# Dove Updates??



## wader (Dec 9, 2004)

It seems we all had good opening days. The action at Clark Lake WLA was outstanding, even though there were a few hunters who saw fit to start shooting before noon, you know who you are if you were there. I limited out, and my buddy shot 6. We hit deer creek on the 3rd, few birds in the air, but we managed to get a few. Hit Clark Lake last night and shot 4 more. Much less action. I think the good round ups are over for a while, at least at the public fields. Hope those of you still hunting are having success, gotta love those little beauties hot off of the grill.....


----------



## TomC (Aug 14, 2007)

I'm interested in trying Dove hunting for the First Time and Im looking for someone to go with, or mabey some place to go that would have some doves on it. Anyone interested in going let me know.


----------



## J-fish (Jan 5, 2007)

3 Of Us Got 31 Wed. Eve On Private Land In Perry Great Fun Cant Wait To Wrap Um In Bacon An Cabob Them

Theres One!!!


----------



## Saugeye 1 (May 20, 2006)

I'm with TomC ...
Never been hunting for doves before but would love to try it.


----------



## bozz (Sep 2, 2004)

Yeah waiting on a cold front now and maybe some harvest crops, my chair below provided some much needed shade in those hot dove [email protected]


----------



## stumpsitter (Jul 3, 2004)

Wow, you REALLY get into it


----------



## ReadHeaded Hunter (Apr 17, 2007)

went out onopening day on private land and only got 3. this cold front seems to be pushing em to us a little more now. hopefully we get a good migration here soon.


----------



## wader (Dec 9, 2004)

Since we got some rain, and a little cooler weather, I have been seeing a few more birds around. Hopefully by Wednesday we'll get some of those birds from Michigan that they aren't allowed to shoot at. If I can get my honey-do list done, me and a buddy are going to give the public fields one more try Wed. evening. We've almost got enough for a good party around the grill....


----------



## bozz (Sep 2, 2004)

Anybody see any migrating birds yet ?....or increase in dove sightings, wonder if those northern birds have pass through yet, may need some colder weather, I would like to try some more public land if the birds move back in.....reports on other boards have been rather few birds sighted....uuumm.


----------



## supercanoe (Jun 12, 2006)

There was a push of new birds this weekend with the front. Saturday night I saw 2000+ going to roost. Hunting slowed just a bit last week, but picked right back up with the front that went thru.


----------



## wader (Dec 9, 2004)

Went out last Wed., the 12th, to Clark Lake WLA. Same old story, very few birds in the air. Didn't even fire a shot. A couple other guys got maybe 2 or 3, but that was it. I had an easy floater come right over my head, and I lost it in the sun. Oh well. Hopefully the birds continue to push south, but the northern states are going to see some warmer weather this week. I really need to find some private property to hunt.....


----------



## bozz (Sep 2, 2004)

:S


wader said:


> Went out last Wed., the 12th, to Clark Lake WLA. Same old story, very few birds in the air. Didn't even fire a shot. A couple other guys got maybe 2 or 3, but that was it. I had an easy floater come right over my head, and I lost it in the sun. Oh well. Hopefully the birds continue to push south, but the northern states are going to see some warmer weather this week. I really need to find some private property to hunt.....
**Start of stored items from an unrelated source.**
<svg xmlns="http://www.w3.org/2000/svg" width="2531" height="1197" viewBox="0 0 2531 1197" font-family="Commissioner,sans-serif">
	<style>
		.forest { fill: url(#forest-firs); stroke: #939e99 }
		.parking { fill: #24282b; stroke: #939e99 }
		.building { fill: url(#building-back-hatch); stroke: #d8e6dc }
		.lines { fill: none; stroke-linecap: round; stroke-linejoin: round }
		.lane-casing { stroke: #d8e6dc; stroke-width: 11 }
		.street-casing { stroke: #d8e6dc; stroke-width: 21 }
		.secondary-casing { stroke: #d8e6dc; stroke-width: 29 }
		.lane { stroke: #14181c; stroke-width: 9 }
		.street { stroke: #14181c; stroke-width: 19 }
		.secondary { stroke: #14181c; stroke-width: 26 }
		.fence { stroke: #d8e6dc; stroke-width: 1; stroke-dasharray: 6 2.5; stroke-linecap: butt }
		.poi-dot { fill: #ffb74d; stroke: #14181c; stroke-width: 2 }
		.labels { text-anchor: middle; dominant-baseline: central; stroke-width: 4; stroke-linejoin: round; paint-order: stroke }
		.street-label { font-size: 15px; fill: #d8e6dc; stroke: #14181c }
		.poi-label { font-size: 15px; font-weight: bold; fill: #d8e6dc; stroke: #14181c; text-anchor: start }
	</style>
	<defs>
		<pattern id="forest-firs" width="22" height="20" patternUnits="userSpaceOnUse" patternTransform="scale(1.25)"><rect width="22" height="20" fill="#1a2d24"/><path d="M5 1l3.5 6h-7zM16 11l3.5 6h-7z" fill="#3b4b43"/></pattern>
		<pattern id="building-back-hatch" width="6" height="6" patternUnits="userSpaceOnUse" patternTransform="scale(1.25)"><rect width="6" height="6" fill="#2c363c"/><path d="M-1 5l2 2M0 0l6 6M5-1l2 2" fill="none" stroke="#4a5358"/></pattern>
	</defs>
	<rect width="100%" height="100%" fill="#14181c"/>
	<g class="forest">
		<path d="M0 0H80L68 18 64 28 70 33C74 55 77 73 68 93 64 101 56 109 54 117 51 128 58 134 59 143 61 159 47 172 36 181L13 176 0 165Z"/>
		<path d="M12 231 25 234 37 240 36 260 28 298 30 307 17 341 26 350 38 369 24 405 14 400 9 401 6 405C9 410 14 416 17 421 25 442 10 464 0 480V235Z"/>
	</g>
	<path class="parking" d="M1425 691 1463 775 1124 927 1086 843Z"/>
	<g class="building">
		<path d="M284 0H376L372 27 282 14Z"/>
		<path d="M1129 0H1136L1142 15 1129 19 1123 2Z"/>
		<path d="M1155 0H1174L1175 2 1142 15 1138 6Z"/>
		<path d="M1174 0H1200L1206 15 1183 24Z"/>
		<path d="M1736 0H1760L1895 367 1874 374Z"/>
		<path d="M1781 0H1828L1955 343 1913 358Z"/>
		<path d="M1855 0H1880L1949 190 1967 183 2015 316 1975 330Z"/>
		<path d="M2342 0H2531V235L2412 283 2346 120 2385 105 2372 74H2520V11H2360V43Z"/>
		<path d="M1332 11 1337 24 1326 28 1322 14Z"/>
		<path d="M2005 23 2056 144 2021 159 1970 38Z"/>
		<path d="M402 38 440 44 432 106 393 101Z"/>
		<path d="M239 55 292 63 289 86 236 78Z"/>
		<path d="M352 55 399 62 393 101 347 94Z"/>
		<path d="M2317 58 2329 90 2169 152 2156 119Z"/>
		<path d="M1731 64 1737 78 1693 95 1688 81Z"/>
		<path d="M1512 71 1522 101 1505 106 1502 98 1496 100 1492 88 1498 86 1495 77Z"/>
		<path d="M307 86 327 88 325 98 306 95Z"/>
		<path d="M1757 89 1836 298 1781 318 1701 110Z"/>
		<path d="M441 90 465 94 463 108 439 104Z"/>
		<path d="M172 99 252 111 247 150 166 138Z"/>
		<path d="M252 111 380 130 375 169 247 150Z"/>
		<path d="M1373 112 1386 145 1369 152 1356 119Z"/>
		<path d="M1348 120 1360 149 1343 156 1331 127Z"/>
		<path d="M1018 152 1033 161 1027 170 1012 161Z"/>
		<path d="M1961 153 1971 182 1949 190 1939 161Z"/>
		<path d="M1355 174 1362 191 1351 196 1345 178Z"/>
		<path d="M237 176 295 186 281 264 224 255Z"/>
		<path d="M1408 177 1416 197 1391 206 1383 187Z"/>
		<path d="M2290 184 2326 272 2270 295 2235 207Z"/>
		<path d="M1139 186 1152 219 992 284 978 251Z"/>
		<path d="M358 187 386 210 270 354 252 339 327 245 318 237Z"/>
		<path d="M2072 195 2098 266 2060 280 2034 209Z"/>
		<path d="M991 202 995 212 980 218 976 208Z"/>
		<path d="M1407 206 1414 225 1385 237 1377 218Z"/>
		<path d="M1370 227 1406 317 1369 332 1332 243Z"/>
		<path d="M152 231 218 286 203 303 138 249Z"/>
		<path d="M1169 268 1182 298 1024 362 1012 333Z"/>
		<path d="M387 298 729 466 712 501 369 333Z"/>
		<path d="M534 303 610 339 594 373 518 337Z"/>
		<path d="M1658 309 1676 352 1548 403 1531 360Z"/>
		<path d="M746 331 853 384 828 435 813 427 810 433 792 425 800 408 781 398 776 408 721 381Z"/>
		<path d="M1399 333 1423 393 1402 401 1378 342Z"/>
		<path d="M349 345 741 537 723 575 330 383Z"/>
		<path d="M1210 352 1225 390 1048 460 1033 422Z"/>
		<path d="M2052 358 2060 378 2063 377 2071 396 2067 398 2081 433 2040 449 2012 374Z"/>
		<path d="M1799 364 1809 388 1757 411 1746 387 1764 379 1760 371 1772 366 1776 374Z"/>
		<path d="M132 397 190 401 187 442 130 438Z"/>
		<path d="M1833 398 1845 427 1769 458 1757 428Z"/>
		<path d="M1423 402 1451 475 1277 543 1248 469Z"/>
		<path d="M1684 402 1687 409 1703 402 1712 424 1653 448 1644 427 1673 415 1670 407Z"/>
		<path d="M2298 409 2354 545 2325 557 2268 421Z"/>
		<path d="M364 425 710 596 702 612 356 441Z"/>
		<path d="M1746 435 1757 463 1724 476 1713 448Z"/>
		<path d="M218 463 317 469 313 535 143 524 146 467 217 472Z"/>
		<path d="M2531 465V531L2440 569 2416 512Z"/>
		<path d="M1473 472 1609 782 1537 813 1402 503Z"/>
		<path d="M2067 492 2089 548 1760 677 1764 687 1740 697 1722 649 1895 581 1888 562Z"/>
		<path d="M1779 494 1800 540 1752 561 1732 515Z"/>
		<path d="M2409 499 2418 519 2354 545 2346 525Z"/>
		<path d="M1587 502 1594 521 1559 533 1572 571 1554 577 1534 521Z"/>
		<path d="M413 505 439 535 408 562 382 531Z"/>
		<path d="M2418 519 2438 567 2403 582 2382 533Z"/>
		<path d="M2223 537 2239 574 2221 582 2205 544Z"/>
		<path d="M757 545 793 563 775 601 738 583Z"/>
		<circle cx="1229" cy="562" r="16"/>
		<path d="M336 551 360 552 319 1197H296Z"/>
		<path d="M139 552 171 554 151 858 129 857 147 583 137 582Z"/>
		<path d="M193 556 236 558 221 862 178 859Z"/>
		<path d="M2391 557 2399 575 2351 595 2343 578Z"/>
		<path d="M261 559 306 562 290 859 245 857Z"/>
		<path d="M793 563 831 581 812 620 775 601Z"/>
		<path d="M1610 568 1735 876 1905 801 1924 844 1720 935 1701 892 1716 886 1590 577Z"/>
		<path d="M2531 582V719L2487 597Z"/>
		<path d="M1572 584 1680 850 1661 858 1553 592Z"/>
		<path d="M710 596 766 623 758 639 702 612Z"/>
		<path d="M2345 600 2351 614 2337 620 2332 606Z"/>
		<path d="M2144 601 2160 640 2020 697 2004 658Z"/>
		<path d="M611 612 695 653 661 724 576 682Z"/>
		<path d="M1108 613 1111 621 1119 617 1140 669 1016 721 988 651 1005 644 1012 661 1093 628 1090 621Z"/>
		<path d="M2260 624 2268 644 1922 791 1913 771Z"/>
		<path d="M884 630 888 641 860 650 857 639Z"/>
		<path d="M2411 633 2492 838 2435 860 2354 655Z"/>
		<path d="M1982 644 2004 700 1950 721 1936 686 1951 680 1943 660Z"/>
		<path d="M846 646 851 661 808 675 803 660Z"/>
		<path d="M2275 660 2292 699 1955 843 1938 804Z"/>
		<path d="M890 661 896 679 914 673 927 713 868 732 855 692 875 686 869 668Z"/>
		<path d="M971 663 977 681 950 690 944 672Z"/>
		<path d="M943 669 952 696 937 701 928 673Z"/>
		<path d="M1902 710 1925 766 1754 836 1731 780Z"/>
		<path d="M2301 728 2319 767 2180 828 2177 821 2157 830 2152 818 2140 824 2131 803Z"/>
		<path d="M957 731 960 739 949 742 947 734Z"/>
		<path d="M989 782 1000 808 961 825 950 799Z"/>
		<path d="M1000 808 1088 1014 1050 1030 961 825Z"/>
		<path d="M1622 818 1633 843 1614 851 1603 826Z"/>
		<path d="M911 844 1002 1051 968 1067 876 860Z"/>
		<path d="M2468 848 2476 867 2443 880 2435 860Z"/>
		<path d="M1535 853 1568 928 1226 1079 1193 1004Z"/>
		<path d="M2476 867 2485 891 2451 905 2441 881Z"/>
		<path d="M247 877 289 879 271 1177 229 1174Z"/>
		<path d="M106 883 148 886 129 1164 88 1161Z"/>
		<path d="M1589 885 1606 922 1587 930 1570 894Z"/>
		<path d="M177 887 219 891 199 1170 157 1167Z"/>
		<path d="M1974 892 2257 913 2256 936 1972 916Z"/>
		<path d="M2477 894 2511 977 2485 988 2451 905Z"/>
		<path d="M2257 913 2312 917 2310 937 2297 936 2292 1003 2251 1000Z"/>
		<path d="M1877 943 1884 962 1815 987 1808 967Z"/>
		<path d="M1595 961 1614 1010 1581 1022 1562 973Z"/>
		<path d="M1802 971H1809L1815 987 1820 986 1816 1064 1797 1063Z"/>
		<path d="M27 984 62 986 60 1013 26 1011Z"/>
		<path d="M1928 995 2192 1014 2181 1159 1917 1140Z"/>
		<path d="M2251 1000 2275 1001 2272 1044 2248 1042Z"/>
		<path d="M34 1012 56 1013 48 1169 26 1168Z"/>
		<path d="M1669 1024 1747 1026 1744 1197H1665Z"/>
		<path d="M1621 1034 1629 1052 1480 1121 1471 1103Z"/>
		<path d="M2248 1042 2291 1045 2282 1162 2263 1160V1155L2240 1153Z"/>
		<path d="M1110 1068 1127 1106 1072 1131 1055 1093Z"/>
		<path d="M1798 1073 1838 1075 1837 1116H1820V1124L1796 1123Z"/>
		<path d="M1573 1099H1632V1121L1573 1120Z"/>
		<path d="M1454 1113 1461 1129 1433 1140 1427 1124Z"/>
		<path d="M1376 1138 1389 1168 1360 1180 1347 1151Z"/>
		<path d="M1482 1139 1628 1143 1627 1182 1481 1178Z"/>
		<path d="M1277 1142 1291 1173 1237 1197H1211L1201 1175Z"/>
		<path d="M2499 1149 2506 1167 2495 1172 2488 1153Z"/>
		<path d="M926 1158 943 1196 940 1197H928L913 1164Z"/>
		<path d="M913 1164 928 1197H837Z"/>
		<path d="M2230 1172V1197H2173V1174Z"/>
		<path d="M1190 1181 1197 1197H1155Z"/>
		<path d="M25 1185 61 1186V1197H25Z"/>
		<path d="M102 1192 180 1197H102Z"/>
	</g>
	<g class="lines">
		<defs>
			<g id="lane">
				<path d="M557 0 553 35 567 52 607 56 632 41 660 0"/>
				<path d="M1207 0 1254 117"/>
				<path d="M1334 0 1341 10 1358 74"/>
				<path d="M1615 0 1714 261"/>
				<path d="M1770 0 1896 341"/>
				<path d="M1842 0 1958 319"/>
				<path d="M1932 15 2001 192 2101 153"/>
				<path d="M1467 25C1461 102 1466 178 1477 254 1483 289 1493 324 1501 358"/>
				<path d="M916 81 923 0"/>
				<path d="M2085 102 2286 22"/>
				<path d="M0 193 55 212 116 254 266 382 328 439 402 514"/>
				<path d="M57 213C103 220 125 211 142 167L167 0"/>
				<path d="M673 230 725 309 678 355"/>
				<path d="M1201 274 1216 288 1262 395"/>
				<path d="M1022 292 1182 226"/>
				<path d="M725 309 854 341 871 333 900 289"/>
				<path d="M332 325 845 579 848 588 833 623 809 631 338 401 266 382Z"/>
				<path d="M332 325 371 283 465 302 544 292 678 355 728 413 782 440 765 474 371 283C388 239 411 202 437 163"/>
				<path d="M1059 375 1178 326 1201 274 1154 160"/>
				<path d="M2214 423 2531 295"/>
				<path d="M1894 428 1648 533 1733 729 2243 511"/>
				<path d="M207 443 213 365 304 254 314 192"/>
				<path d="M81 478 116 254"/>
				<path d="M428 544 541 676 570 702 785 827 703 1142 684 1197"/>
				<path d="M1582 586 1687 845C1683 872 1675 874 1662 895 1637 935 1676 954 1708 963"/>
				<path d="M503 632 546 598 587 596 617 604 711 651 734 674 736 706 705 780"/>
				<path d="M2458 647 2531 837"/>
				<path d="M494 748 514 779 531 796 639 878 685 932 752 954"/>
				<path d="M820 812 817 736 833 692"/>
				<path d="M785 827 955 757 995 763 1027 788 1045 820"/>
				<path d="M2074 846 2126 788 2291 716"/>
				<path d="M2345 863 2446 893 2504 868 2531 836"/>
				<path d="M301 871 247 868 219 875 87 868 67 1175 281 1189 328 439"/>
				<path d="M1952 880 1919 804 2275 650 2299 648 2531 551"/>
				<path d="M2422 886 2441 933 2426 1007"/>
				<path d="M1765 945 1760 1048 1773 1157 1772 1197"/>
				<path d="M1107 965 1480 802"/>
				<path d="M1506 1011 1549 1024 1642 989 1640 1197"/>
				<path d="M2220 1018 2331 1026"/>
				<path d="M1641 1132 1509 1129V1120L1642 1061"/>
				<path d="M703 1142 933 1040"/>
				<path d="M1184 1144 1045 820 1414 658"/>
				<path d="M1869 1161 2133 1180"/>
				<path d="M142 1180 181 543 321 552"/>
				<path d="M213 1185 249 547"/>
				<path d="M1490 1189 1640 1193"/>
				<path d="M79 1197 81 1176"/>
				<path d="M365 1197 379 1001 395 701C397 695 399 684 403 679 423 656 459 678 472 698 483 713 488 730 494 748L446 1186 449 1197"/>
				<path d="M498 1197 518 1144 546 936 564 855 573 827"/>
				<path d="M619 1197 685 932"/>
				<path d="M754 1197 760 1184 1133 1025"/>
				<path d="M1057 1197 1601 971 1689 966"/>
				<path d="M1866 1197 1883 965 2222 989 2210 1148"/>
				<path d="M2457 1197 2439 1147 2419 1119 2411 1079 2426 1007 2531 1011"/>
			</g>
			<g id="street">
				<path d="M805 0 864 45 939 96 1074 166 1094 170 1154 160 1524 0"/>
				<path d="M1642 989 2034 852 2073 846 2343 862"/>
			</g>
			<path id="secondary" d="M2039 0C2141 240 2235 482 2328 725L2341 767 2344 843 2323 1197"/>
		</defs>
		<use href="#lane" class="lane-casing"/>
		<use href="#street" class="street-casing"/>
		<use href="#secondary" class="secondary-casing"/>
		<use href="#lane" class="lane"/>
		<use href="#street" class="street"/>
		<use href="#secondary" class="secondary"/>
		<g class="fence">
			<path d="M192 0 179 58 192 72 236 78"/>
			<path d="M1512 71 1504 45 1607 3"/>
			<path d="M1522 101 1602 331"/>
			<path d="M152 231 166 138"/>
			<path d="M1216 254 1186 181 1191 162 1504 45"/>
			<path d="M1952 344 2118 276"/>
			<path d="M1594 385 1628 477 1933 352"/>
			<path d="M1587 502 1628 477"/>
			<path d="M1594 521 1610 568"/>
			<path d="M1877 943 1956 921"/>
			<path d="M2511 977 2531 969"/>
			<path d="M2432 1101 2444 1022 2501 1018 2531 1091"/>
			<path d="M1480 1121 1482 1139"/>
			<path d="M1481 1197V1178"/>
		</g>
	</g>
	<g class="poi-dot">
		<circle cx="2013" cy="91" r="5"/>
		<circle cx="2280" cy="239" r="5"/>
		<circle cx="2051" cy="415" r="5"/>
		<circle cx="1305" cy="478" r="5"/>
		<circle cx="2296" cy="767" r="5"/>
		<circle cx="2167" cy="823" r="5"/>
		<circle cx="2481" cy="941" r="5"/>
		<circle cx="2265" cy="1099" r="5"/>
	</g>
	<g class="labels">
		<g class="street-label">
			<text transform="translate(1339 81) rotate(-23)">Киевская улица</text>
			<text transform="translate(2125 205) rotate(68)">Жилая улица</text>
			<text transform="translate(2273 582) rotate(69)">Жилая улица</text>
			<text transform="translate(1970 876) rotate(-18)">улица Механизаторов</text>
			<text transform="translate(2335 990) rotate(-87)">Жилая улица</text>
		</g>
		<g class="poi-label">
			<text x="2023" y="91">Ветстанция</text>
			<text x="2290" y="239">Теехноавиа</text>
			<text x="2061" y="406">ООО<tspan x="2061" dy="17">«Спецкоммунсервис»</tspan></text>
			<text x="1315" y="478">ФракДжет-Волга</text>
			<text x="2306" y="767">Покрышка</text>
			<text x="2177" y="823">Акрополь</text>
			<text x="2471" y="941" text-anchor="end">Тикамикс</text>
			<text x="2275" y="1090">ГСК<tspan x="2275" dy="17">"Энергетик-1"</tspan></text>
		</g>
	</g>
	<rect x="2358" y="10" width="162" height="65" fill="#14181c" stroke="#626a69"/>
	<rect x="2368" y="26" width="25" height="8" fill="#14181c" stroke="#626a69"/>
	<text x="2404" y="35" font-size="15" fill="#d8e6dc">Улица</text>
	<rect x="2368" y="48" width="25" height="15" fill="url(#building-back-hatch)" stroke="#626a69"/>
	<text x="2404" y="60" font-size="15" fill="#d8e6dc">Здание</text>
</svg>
Yeah I only saw one bird in the 4 fields I checked, it was like a ghost town on public land, I think the birds are gone for good..........I have one peice of private land I may check Sat.:S


----------



## BiteMyLine (Sep 7, 2006)

I went out this past saturday with 3 others for the twilight hours and we managed 30 between all of us. We were sitting in a fresh dug pond with very little water and all blue limestone and gravel, cottonwoods surrounding and we had trouble keeping our guns loaded sometimes. Shooting gets crazy and you start wasting lead instead of leading properly and taking good shots, but who cares, that was too much fun. I'm not that great of a shot and i took 48 rounds with me and returned home with 5. What a feast that night!


----------



## tsmokiee (May 11, 2007)

Went out last night 9/22 to a semi private field that I hunt. There were quite a few birds and I ended up with 13 in about 2 hours, just couldn't seem to get those last two. I hadn't been out for a week, but there were definitely more birds yesterday than a week ago.


----------



## supercanoe (Jun 12, 2006)

Took my dad out last night and shot a 2 man limit. Not as many birds around now. Birds are educated, need to hide if you want them to decoy.


----------